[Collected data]
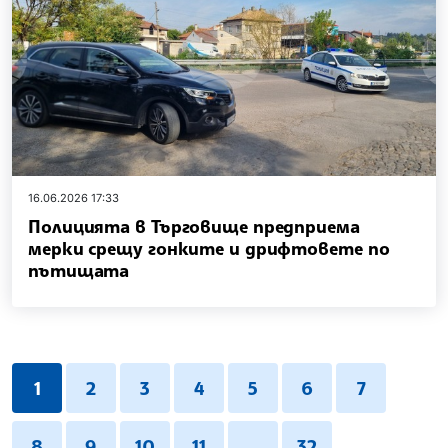
16.06.2026 17:33
Полицията в Търговище предприема
мерки срещу гонките и дрифтовете по
пътищата
1
2
3
4
5
6
7
8
9
10
11
...
32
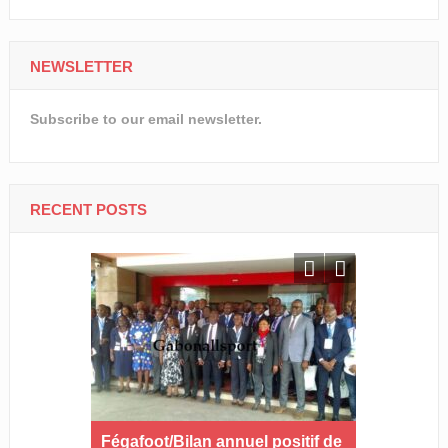
NEWSLETTER
Subscribe to our email newsletter.
RECENT POSTS
ne 2 et
Fégafoot/Bilan annuel positif de
Football-O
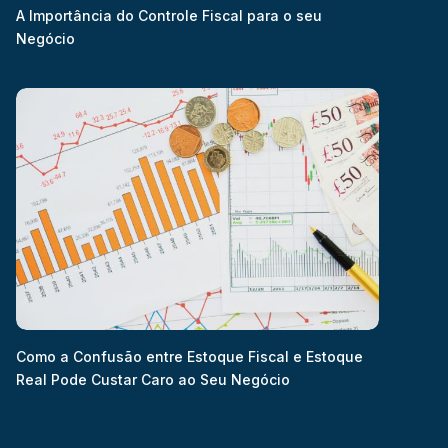
A Importância do Controle Fiscal para o seu
Negócio
Como a Confusão entre Estoque Fiscal e Estoque
Real Pode Custar Caro ao Seu Negócio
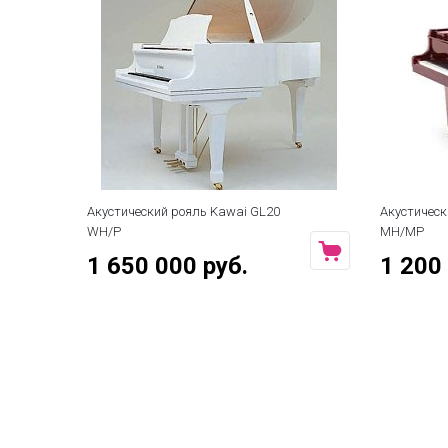
Акустический рояль Kawai GL20
Акустическ
WH/P
MH/MP
1 650 000 руб.
1 200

**REQUEST:** Would you print, exactly as they appear, the lines from the line with "RECENT POSTS" through the end of the entries above, leaving out the pictures?

**REPLY TO THE EXERCISE:**
RECENT POSTS
ne 2 et
Fégafoot/Bilan annuel positif de
Football-O
A Importância do Controle Fiscal para o seu
Negócio
Como a Confusão entre Estoque Fiscal e Estoque
Real Pode Custar Caro ao Seu Negócio
Акустический рояль Kawai GL20
Акустическ
WH/P
MH/MP
1 650 000 руб.
1 200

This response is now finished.